Car restraints for motor vehicle occupants are compulsory. Child car restraints greatly reduce the risk of a child being injured or killed in a car accident. Make sure you buy a restraint that is suitable for your child and your car, and that meets mandatory safety requirements.
About children's car restraints
Choosing the correct car restraint for your child and installing it correctly is important to ensure a proper level of safety.
Child car restraints are fitted in the car, either with existing adult seatbelts or with a lower anchorage attachment system instead of the seatbelt. They are generally suitable for children from birth up to around 10 years of age or with a shoulder height up to 530mm.
Choosing the correct style of restraint
Child car restraints were previously related to the mass (weight) of the child. However the size and mass of a child can vary significantly. The size of the child along with an approximate age recommendation is now used to inform consumer decisions on child car restraint purchase. In addition restraints that are attached by a low vehicle anchorage system (commonly known as ISOFIX) are now able to be used for certain types (A, B and D and combinations).
The style of restraint you should use is dependent on your child’s size, specifically their height at the shoulder. Shoulder height markings are provided on most types of restraints. A child’s age is also used as a guide to select and use the right restraint. There are up to nine categories or Types of child car restraint that can be used:
- Type A- rearward facing restraints: for infants with a supine length up to 70cm and 6 months of age; for infants with a supine length up to 80cm and 12 months of age; for infants up to 30 months of age; transverse restraints for infants with a supine length up to 70cm and 6 months of age.
- Type B- forward facing chair for children from approximately 6 months to 4 years of age.
- Type C- forward facing harness used in conjunction with a booster seat for children approximately 4 to 10 years of age; forward facing harness without chair for children approximately 7 to 10 years of age used just with the vehicle seat.

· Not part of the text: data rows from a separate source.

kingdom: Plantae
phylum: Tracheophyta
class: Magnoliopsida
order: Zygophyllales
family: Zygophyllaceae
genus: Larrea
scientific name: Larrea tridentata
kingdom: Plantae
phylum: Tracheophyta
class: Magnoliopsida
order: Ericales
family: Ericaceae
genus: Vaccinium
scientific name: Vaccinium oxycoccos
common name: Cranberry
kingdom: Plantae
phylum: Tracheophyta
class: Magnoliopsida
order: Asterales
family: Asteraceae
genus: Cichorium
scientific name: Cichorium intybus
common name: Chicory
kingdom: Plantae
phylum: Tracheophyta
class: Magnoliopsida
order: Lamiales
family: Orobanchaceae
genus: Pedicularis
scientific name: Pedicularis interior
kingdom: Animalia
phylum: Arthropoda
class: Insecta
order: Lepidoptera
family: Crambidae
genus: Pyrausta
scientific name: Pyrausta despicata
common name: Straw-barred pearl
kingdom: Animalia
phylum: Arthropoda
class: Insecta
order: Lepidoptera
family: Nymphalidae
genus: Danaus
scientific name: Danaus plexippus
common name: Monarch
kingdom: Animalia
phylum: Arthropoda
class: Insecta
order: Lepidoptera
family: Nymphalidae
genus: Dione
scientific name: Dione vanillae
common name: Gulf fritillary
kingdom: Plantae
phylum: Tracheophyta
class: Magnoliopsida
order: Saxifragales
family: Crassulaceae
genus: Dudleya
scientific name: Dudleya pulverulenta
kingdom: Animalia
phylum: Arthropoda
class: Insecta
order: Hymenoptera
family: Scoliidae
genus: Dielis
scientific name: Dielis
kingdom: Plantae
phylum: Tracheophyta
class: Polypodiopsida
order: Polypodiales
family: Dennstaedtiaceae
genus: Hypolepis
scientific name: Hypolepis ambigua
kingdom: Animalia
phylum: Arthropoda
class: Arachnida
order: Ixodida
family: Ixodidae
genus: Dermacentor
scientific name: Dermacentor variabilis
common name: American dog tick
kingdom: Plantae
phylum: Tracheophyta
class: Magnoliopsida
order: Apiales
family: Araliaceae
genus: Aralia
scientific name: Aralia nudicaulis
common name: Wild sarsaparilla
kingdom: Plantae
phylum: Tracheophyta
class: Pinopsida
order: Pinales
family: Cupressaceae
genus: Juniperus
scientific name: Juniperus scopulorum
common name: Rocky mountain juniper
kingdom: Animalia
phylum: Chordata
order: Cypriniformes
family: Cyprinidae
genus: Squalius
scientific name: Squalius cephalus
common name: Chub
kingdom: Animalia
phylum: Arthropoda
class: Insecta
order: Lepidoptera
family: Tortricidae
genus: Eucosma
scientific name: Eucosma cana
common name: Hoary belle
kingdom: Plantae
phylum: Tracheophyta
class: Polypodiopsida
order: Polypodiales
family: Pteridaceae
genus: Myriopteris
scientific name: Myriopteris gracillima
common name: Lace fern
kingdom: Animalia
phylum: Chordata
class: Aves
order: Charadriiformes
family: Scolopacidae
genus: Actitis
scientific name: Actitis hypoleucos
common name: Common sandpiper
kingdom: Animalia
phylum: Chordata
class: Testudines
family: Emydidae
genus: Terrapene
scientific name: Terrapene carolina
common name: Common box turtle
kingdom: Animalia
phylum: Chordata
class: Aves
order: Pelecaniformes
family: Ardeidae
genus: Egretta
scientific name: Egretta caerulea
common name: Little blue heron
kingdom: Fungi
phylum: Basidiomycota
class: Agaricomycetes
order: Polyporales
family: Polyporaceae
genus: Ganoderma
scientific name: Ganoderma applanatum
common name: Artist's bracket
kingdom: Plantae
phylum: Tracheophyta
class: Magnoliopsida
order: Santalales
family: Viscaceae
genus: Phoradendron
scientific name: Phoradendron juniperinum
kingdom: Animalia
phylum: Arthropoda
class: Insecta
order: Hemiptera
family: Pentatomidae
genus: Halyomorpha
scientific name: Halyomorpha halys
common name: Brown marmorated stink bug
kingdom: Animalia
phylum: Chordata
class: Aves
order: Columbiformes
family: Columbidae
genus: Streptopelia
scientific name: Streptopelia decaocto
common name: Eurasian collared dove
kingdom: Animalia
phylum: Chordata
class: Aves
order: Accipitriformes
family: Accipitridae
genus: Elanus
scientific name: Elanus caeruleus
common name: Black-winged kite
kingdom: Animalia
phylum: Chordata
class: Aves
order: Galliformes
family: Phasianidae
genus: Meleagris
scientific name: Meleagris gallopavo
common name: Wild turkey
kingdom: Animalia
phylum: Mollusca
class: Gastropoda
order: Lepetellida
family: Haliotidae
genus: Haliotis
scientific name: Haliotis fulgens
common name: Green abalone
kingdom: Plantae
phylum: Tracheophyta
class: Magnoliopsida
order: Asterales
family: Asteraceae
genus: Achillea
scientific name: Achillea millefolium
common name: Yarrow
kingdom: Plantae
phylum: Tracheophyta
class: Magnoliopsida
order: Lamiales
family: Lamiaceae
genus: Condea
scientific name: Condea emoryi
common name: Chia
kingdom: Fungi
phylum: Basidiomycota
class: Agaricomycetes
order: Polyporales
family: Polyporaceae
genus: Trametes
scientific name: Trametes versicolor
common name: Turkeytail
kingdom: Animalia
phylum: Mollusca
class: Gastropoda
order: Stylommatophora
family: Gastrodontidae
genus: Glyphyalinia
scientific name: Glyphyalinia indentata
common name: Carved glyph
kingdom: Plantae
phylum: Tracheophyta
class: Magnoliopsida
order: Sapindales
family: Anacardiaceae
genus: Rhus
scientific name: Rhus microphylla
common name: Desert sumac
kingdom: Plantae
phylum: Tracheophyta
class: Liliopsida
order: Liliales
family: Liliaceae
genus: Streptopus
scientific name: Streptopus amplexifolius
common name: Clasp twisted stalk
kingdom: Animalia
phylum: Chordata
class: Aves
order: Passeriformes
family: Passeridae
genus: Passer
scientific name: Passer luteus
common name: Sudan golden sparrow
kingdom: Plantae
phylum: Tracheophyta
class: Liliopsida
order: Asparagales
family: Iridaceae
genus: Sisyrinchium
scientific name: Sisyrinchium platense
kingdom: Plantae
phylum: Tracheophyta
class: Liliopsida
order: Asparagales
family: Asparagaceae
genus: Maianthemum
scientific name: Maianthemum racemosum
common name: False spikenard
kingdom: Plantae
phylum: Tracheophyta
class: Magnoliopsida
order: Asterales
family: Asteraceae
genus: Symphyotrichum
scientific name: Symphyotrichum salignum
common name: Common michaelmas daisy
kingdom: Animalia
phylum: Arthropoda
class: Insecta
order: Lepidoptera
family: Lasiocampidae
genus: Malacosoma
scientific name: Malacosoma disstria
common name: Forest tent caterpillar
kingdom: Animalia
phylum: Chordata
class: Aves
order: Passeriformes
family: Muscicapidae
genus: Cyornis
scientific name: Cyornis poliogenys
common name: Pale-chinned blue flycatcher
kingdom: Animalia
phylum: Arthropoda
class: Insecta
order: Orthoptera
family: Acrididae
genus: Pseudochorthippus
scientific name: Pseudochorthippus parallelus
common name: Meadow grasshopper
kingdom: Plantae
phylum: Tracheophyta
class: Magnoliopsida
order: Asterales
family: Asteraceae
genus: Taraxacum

- Type D- rearward facing chair suitable for children approximately 6 months to 4 years of age.
- Type E- a booster seat used in conjunction with a lap-sash seat belt suitable for children approximately 4 to 8 years of age whose height is less than 128cm.
- Type F- a booster seat used in conjunction with a lap-sash seat belt suitable for children approximately 4 to 10 years of age whose height is less than 138cm.
- Type G- forward facing chair suitable for children approximately 6 months to 8 years of age.
- Type H- a converter used with a booster seat suitable for children approximately 4 to 7 years of age and/or used with a seatbelt without a booster seat for children approximately 7 to 10 years of age.
- Combination types of the above.
It is recommended that infants should be kept in their age and size appropriate restraint and generally advised that they should be kept in rearward facing restraints for as long as practical.
Risks and injuries
Child car restraints greatly reduce the risk of injury and death in a car accident.
When children are not properly restrained they are more likely to suffer serious injuries or die in car accidents. Using adult seatbelts too early, incorrectly and using lap-only seatbelts increase a child’s risk of injury or death.
- Be careful when buying online, especially from individual sellers or suppliers based overseas. You should check that your child car restraints and booster cushions:
- meet mandatory Australian safety requirements
- are allowed to be used under the road rules in your state or territory. Each state and territory has rules for the types of child car restraints that are allowed to be used in motor vehicles – check with your local road authority for more information.
- Look for a label or information that says the child car restraint complies with either the 2004, 2010 or 2013 version of the Australian Standard AS/NZS 1754. If there isn’t one, or you are not sure, do not buy it.
- Make sure the restraint is suitable for your type of car and your child's size or age.
- If the child car restraint is second-hand, check that it is in good condition. Do not buy or use a second-hand restraint if it is showing signs of wear such as cracks, frayed straps or broken buckles, or if it has been in an accident, even if it looks fine.
- Do not use restraints that are more than 10 years old as they lose their reliability and may not give a child enough protection in an accident.
- Follow the manufacturer’s instructions. If you don’t have fitting instructions or they are hard to understand, contact the manufacturer or an authorised safety restraint fitting station. Some specialist retailers offer an installation service and organisations that hire out restraints normally provide a fitting and/or adjustment service.
- Make sure the child car restraint is properly fitted and adjusted. The restraint or harness should fit snugly with no slack and should not be twisted.
- Install the restraint in the rear seat of the car. Booster seats can be used in the front passenger seat only under certain circumstances.
- If you decide to install a rearward facing restraint in a position where an airbag is fitted, first check with the car manufacturer that it is safe to do so.
- Use the restraint properly for every trip, even when driving at low speeds or on short trips, or when the car is stationary. Car accidents can happen at any time.
- Do not wrap your child in blankets or other swaddling before putting them in the restraint. This could reduce the restraint's ability to save your child in an accident.
- Avoid adding accessories and attachments, like head supports or restraints, to your baby's car seat as they can become dangerous.
- Check the fit of the restraint at frequent intervals. It may have become loose during frequent use.